ASEAN plans tourism body to boost links
ASEAN plans tourism body to boost links
KUALA LUMPUR (Reuter): The six member countries of the Association of Southeast Asian Nations (ASEAN) plan to set up a new tourism body to link public and private efforts to boost growth, a senior official said yesterday.
Tourism officials from the ASEAN countries of Brunei, Singapore, Malaysia, Thailand, Indonesia and the Philippines, are now studying the plan and will submit their findings at the next ASEAN tourism meeting in August, the official told Reuters.
Khoo Hock Aun, deputy executive director of the Kuala Lumpur- based ASEAN Tourism Information Center (Atic), which is funded by ASEAN members, said tourism had become a major industry for countries in the region.

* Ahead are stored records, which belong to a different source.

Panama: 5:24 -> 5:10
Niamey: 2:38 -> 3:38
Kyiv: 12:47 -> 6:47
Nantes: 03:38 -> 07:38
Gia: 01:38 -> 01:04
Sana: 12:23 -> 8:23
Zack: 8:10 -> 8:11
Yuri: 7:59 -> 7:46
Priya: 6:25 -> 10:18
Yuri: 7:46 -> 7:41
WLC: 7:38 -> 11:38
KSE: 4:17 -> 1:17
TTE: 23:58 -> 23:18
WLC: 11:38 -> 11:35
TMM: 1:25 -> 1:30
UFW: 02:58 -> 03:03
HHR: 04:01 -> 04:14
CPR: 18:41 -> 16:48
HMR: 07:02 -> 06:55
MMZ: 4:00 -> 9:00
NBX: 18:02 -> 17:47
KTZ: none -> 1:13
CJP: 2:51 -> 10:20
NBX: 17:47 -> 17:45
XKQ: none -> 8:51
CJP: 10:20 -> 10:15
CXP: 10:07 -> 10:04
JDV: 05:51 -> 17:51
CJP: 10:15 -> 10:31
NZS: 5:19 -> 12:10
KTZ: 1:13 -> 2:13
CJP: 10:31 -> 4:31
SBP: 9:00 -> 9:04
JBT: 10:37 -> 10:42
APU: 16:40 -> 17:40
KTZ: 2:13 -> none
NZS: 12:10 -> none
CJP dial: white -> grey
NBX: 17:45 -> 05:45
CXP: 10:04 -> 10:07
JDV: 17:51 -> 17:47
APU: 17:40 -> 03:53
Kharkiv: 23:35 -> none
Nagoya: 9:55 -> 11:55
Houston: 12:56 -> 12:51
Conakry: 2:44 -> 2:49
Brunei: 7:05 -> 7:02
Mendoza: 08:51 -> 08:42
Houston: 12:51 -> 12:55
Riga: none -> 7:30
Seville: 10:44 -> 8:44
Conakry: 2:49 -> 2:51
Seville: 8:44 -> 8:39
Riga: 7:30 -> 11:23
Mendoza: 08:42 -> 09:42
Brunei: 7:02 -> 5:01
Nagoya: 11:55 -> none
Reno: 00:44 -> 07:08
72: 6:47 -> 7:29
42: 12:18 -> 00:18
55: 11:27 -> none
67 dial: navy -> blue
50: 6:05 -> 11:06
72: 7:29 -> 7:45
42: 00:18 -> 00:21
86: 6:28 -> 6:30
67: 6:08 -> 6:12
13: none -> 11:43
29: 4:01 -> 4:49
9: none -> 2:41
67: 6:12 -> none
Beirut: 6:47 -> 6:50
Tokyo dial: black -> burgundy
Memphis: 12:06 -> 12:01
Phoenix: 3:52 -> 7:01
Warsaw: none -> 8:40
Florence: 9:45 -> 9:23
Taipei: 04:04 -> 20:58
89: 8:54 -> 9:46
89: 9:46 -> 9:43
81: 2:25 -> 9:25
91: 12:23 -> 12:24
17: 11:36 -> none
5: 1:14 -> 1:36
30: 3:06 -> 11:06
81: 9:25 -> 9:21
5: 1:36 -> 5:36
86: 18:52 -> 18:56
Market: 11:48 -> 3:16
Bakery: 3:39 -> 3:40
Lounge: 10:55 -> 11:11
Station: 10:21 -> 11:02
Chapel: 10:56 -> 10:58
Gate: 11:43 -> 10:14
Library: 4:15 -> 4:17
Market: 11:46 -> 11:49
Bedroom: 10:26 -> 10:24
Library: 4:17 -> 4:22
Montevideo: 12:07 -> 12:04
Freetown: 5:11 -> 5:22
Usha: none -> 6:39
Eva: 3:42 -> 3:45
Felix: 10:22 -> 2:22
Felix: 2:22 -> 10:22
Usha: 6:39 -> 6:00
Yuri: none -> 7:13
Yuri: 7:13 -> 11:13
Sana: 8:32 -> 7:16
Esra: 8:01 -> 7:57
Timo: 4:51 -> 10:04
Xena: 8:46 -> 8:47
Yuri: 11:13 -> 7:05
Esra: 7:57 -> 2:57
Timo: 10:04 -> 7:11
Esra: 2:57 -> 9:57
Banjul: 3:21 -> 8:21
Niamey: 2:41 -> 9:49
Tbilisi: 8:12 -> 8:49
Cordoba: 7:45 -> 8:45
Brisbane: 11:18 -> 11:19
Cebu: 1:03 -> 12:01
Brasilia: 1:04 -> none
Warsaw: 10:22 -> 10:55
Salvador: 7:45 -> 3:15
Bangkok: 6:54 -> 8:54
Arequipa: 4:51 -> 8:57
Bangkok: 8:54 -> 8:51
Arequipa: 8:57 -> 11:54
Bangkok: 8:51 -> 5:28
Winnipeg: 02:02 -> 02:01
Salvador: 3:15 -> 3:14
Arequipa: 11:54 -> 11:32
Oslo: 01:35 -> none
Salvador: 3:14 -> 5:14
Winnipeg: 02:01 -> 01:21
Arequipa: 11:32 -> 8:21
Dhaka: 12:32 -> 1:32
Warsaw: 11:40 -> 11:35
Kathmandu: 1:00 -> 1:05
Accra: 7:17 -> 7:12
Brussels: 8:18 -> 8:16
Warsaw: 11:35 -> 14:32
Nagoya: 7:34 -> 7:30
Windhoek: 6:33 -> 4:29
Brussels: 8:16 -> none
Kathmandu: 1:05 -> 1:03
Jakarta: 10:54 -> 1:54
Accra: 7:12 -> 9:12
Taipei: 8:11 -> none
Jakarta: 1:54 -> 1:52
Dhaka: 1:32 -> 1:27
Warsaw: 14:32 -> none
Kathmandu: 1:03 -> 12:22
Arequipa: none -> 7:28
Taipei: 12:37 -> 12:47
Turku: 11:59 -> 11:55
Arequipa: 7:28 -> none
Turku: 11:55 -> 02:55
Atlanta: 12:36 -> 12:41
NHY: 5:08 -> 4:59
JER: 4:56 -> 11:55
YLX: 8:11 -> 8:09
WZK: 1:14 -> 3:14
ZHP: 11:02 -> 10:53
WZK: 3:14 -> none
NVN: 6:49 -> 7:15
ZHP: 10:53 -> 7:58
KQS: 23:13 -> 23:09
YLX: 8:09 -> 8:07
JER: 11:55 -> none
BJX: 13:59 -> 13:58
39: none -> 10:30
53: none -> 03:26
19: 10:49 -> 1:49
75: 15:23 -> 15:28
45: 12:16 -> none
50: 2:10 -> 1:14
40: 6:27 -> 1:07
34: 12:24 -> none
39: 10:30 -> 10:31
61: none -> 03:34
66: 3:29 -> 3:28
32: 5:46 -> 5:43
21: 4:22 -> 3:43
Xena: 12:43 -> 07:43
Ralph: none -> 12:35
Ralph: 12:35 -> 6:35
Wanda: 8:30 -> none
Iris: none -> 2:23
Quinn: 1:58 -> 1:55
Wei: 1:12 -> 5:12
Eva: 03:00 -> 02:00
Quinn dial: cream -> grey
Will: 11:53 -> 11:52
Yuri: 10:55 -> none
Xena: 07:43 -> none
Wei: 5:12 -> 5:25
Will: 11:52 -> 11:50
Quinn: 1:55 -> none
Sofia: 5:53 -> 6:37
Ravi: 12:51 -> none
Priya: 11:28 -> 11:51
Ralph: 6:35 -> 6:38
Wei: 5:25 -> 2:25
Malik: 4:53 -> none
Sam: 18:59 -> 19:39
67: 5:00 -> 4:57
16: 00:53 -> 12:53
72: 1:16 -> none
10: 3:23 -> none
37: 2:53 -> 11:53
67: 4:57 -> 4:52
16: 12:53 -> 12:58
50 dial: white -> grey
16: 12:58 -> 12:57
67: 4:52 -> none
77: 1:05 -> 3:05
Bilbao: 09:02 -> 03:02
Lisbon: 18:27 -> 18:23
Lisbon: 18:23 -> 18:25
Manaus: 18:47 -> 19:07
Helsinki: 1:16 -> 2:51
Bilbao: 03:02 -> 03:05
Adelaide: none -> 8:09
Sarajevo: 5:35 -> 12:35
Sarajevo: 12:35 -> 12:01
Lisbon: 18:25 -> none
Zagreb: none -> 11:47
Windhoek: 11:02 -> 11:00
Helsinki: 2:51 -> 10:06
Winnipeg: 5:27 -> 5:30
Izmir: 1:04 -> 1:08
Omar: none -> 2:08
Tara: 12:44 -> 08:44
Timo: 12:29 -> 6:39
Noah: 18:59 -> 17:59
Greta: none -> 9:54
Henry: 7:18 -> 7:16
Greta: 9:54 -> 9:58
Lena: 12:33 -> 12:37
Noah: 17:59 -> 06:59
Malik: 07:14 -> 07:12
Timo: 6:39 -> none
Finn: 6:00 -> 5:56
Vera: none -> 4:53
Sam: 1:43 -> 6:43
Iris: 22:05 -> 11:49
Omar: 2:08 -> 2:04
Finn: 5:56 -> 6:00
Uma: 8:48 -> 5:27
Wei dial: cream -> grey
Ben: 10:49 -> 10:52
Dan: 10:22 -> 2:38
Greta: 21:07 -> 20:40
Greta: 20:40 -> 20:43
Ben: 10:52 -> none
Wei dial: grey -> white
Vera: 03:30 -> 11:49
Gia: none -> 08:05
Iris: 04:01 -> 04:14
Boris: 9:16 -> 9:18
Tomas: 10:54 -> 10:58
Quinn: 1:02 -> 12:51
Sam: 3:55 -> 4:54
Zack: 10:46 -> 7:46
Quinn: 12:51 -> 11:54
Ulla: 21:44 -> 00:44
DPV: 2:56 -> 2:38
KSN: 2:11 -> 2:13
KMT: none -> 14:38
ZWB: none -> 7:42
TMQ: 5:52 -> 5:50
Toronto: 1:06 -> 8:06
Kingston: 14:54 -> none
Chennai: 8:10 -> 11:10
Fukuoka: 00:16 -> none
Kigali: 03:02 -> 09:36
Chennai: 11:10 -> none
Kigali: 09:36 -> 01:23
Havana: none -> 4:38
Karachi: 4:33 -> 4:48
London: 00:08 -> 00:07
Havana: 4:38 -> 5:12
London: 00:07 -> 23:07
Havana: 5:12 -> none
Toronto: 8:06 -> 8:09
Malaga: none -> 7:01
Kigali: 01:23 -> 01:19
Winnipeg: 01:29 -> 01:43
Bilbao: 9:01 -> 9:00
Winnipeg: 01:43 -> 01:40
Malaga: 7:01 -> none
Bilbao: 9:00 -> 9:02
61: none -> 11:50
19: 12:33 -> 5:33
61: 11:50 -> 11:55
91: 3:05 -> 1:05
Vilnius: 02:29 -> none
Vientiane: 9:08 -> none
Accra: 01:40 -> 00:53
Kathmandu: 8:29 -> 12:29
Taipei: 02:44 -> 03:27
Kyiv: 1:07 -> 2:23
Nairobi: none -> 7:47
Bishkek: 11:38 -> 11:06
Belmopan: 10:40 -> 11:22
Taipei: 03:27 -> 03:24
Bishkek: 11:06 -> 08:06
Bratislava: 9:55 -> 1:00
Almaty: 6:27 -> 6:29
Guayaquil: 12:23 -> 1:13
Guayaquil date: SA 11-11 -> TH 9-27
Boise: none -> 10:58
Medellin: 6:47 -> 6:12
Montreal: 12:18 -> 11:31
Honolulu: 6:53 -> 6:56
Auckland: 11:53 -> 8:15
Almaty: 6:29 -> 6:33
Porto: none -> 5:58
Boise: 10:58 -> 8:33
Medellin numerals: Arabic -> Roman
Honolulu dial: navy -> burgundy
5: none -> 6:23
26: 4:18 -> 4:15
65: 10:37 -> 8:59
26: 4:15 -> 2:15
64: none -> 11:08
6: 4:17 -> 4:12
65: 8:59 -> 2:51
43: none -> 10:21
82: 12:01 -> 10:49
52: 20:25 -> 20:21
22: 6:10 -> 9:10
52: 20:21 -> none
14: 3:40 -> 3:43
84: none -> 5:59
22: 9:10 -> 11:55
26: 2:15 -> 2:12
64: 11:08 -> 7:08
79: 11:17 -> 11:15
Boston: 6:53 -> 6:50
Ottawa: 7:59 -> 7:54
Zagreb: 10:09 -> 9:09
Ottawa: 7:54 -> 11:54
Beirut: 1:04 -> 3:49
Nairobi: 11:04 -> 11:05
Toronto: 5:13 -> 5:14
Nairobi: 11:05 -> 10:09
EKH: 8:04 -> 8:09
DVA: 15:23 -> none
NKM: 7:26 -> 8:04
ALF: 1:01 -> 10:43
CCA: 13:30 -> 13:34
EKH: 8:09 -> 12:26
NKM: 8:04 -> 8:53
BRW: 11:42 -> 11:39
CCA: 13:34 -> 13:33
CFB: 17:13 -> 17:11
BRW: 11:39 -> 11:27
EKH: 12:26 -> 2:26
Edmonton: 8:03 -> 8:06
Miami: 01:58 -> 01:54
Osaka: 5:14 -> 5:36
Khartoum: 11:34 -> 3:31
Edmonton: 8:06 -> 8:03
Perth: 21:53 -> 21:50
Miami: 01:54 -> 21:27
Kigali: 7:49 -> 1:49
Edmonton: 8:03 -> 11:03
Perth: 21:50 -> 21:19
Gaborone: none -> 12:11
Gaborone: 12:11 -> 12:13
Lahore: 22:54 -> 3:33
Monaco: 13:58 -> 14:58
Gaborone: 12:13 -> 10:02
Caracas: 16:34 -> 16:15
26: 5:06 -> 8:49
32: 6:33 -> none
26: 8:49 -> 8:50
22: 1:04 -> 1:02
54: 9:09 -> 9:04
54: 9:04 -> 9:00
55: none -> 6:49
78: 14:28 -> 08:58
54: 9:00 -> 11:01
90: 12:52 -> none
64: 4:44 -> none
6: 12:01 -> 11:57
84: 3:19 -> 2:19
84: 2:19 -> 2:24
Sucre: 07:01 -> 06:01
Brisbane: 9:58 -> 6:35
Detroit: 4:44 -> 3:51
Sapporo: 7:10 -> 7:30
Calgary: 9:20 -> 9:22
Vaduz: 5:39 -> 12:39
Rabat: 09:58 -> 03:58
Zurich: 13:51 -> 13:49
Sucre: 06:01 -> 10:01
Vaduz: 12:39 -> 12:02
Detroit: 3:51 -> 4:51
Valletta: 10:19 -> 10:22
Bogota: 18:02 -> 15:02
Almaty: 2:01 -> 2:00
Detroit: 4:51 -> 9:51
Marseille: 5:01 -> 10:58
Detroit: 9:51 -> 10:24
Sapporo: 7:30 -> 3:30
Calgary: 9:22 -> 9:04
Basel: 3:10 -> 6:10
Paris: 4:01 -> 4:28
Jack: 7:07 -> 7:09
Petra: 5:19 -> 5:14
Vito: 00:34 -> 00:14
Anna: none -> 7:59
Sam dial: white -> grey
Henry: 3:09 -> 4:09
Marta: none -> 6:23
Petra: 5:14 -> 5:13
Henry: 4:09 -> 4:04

ASEAN's tourism growth rate, at nine percent, far exceeded the worldwide average of 3.2 percent, he said.
Atic is the existing representative body for ASEAN tourism but the organization's term expires in March 1996 or when a new body is set up.
ASEAN countries cooperated collectively on a Visit ASEAN Year in 1992 which saw each country allocated a budget of US$0.5 million to boost international publicity.
Separately, Malaysia held Visit Malaysia Year in 1990 and 1994 as did Thailand and Indonesia in 1987 and 1991.
According to Atic's figures, ASEAN saw an estimated total of 25.8 million tourist arrivals last year, compared with 23.7 million in 1993.
Based on these estimates, ASEAN tourism arrivals accounted for 4.9 percent of total worldwide arrivals compared with 4.6 percent in 1993.
In July last year, the Madrid-based World Tourism Organization (WTO) said international tourist arrivals in East Asia and the Pacific grew four times faster than the world average in 1993, reaching a record-breaking 69 million.
The WTO forecast that east Asia and the Pacific will continue as the fastest-growing tourism region of the world with international arrivals reaching 101 million by the year 2000.